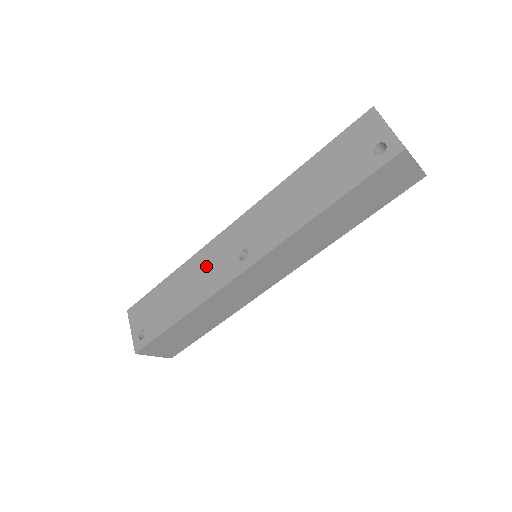
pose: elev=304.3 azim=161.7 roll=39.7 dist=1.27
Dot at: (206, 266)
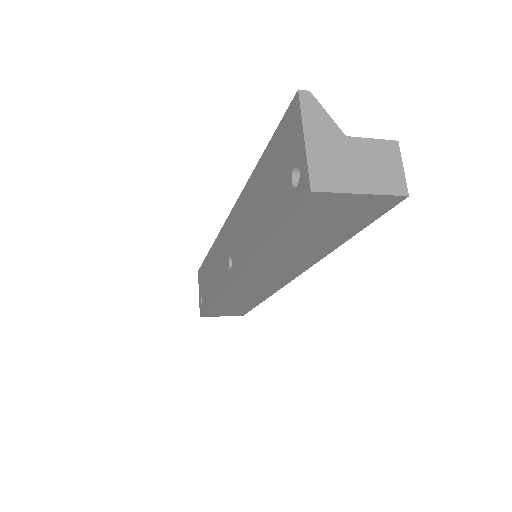
Dot at: (218, 259)
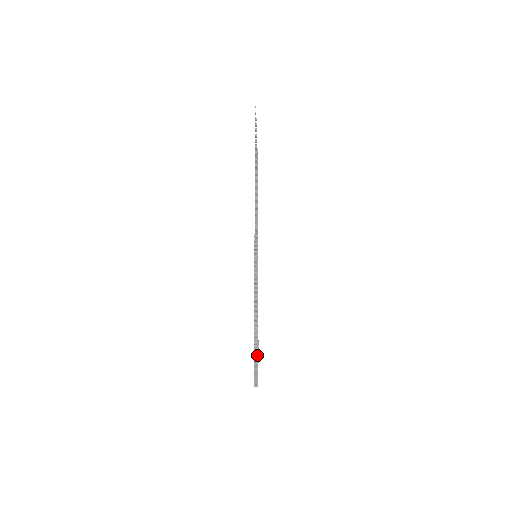
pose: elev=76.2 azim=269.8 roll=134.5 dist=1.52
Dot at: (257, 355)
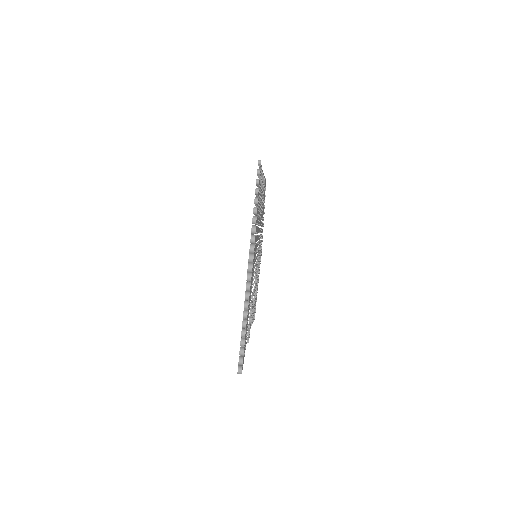
Dot at: (253, 245)
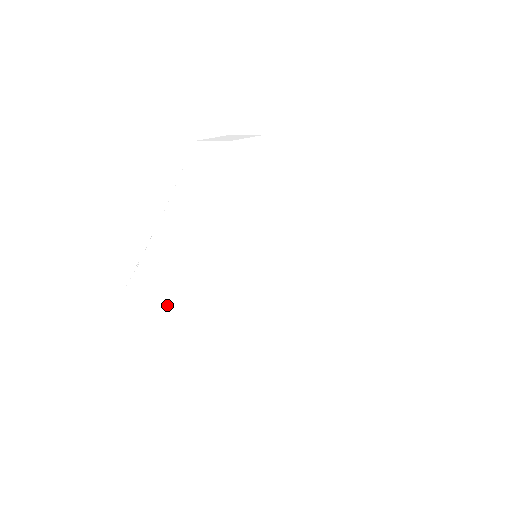
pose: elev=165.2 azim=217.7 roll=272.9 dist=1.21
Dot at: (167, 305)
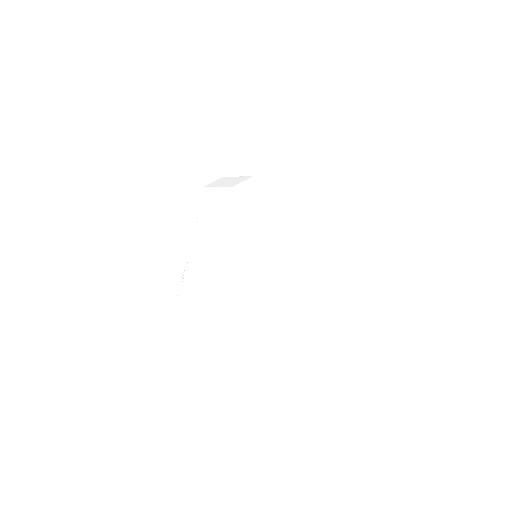
Dot at: (213, 301)
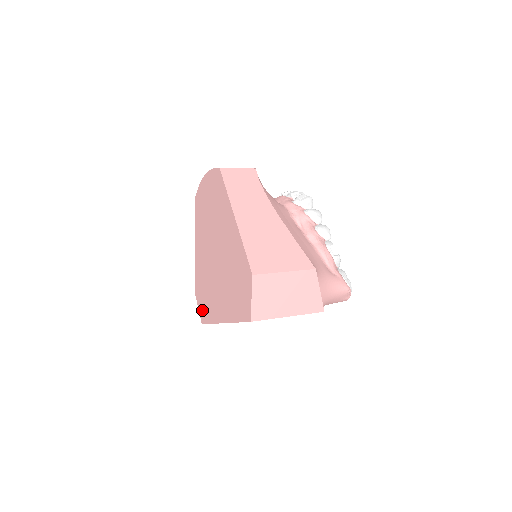
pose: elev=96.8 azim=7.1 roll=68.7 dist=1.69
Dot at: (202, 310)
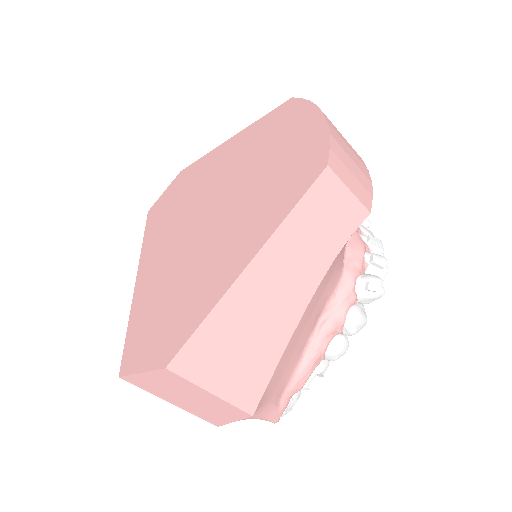
Dot at: (160, 204)
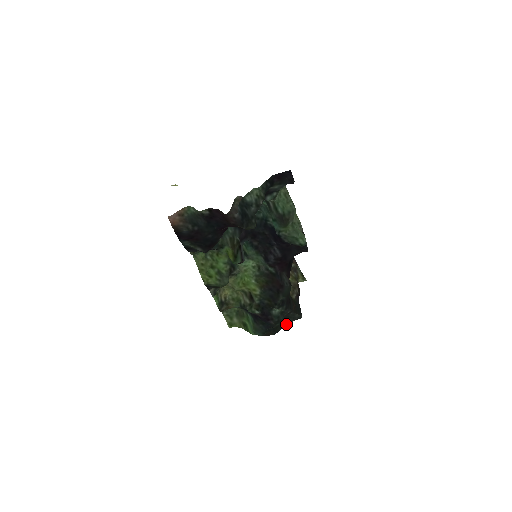
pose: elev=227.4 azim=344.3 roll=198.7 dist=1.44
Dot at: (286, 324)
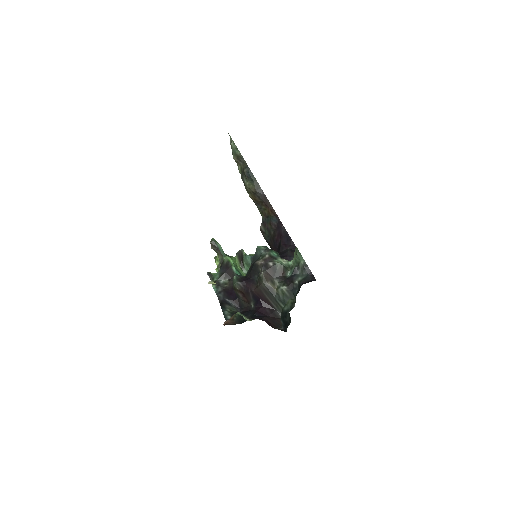
Dot at: occluded
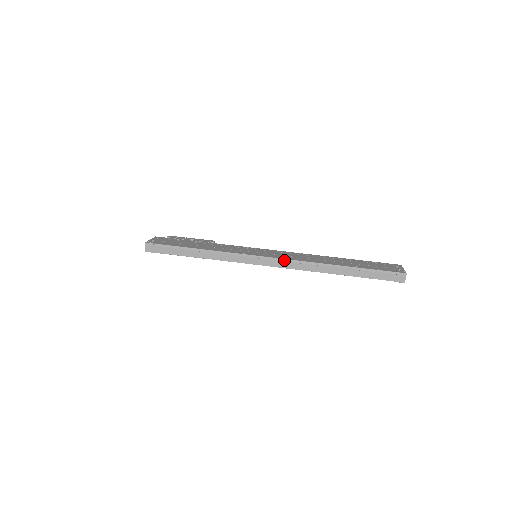
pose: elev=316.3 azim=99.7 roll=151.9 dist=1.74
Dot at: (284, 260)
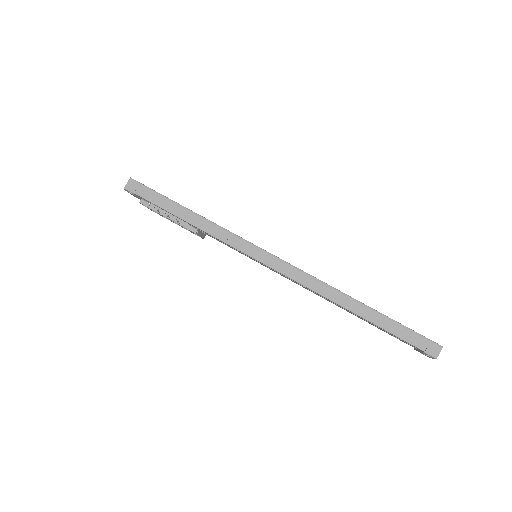
Dot at: (293, 267)
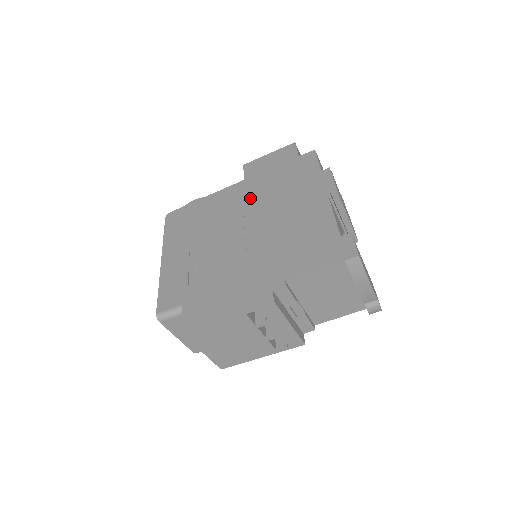
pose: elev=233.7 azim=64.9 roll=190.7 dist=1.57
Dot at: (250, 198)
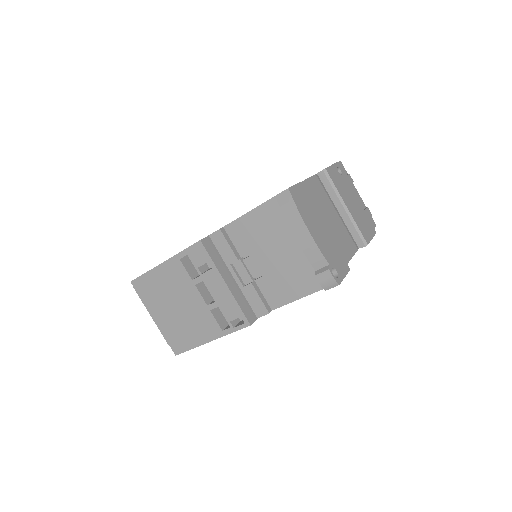
Dot at: occluded
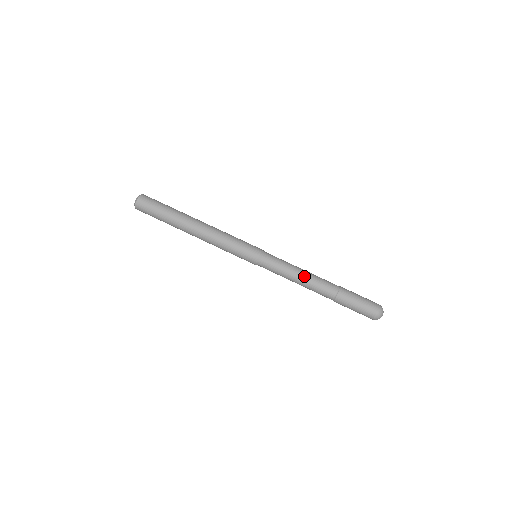
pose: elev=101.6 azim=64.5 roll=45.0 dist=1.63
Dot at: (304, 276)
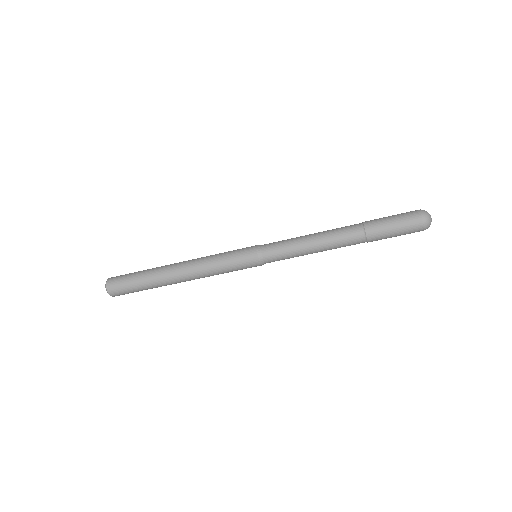
Dot at: (318, 243)
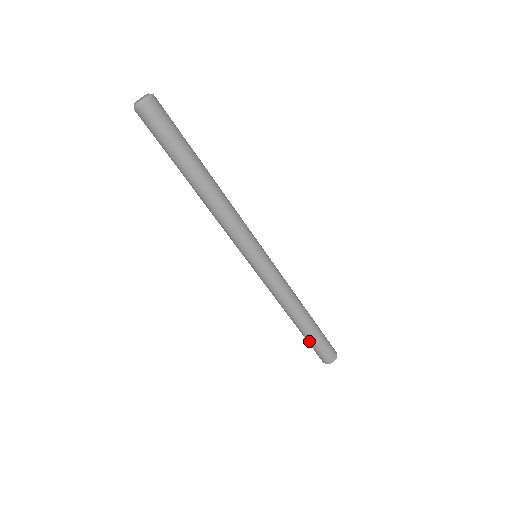
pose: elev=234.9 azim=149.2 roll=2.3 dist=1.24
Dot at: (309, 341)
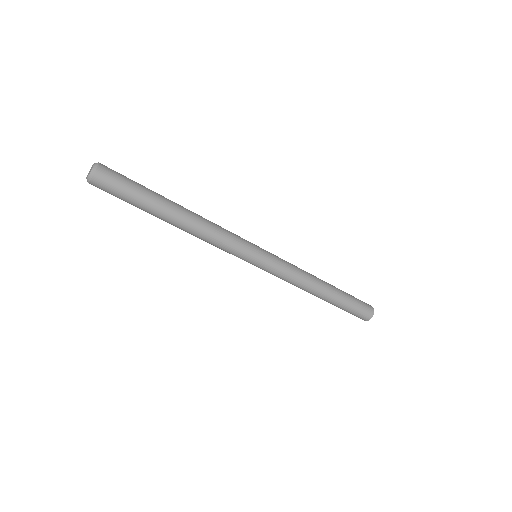
Dot at: occluded
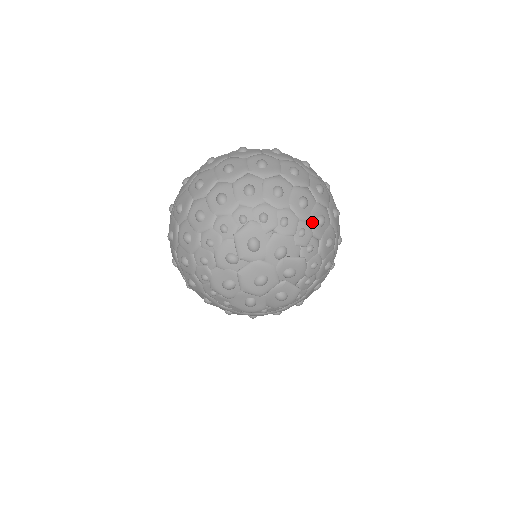
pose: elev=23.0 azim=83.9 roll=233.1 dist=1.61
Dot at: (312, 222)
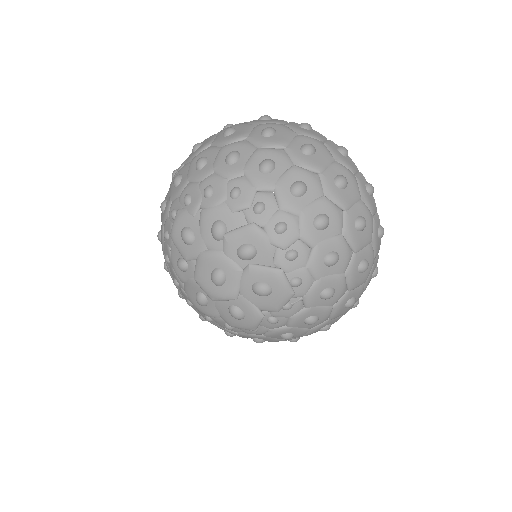
Dot at: (249, 174)
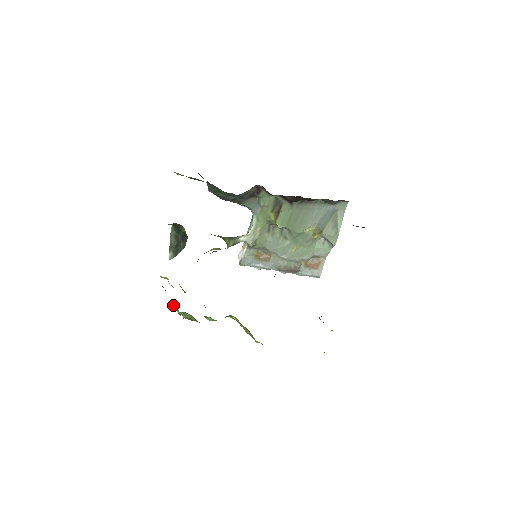
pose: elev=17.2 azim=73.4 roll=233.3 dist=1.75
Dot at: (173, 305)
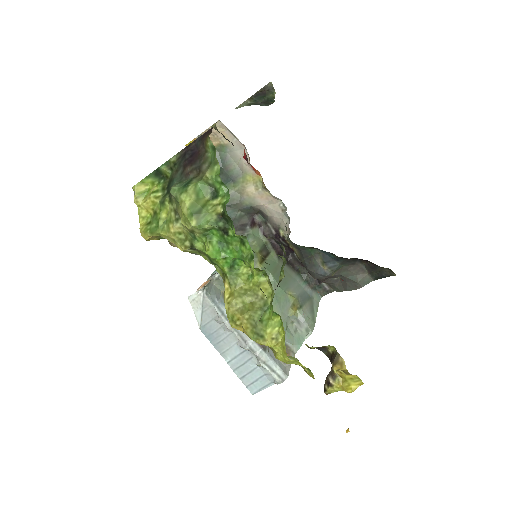
Dot at: (176, 185)
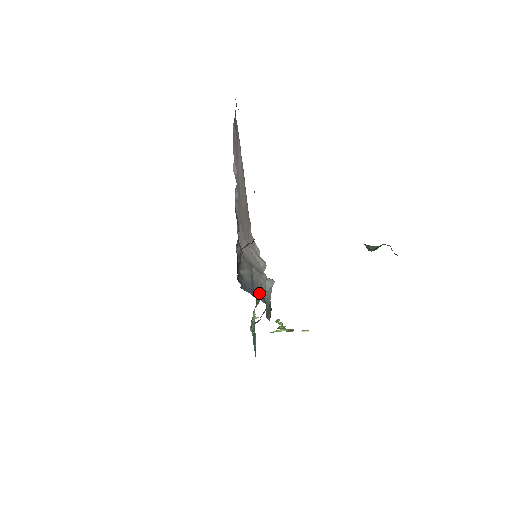
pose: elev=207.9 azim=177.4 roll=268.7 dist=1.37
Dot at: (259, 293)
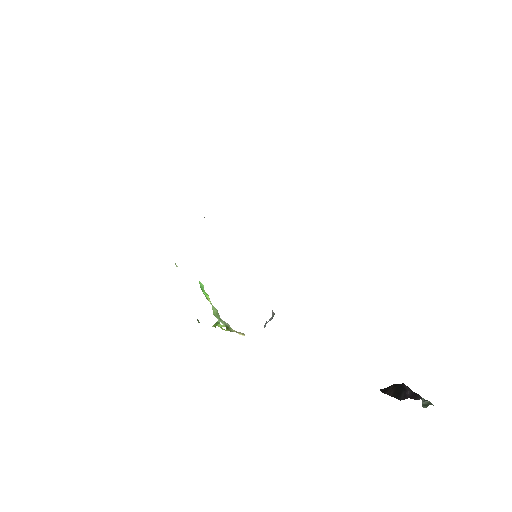
Dot at: occluded
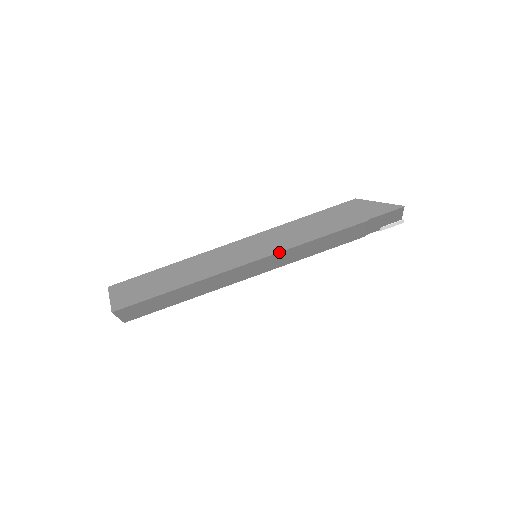
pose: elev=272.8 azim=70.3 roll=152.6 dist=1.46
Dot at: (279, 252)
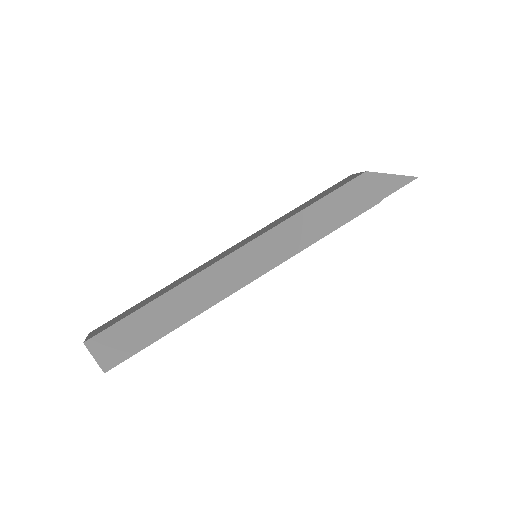
Dot at: (290, 257)
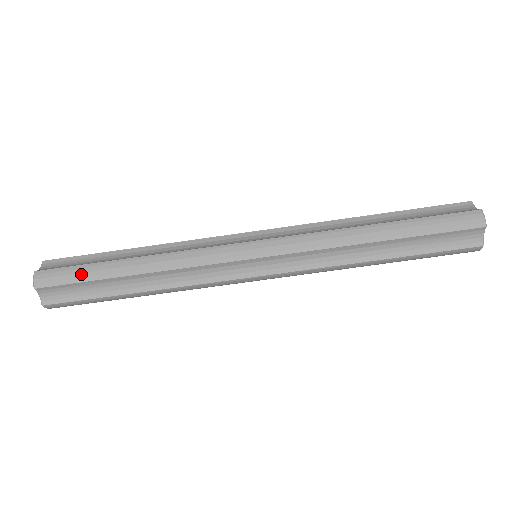
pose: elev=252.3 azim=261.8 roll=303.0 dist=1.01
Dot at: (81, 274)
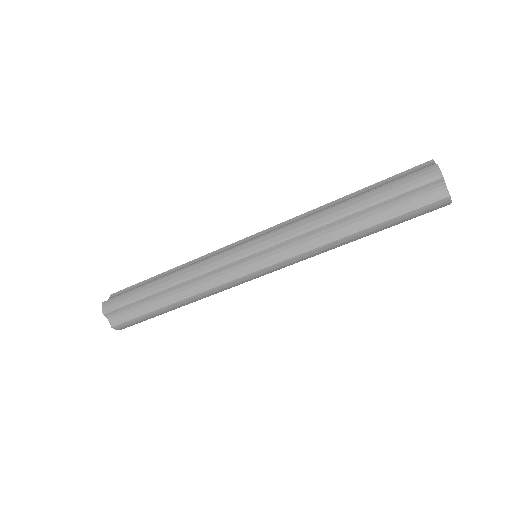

> What you have to do:
Copy the rows from the very first line through the line that contains "Dot at: (176, 185)", including both ends. Leave out the pictures.

> Task result:
pose: elev=304.3 azim=161.7 roll=39.7 dist=1.27
Dot at: (206, 266)
Dot at: (218, 259)
pose: elev=76.2 azim=269.8 roll=134.5 dist=1.52
Dot at: (257, 355)
Dot at: (253, 245)
pose: elev=165.2 azim=217.7 roll=272.9 dist=1.21
Dot at: (167, 305)
Dot at: (213, 301)
pose: elev=96.8 azim=7.1 roll=68.7 dist=1.69
Dot at: (202, 310)
Dot at: (160, 204)
pose: elev=227.4 azim=344.3 roll=198.7 dist=1.44
Dot at: (286, 324)
Dot at: occluded
pose: elev=316.3 azim=99.7 roll=151.9 dist=1.74
Dot at: (284, 260)
Dot at: (293, 267)
pose: elev=233.7 azim=64.9 roll=190.7 dist=1.57
Dot at: (250, 198)
Dot at: occluded
pose: elev=101.6 azim=64.5 roll=45.0 dist=1.63
Dot at: (304, 276)
Dot at: (318, 243)
pose: elev=234.9 azim=149.2 roll=2.3 dist=1.24
Dot at: (309, 341)
Dot at: occluded
pose: elev=23.0 azim=83.9 roll=233.1 dist=1.61
Dot at: (312, 222)
Dot at: (249, 174)
pose: elev=17.2 azim=73.4 roll=233.3 dist=1.75
Dot at: (173, 305)
Dot at: (176, 185)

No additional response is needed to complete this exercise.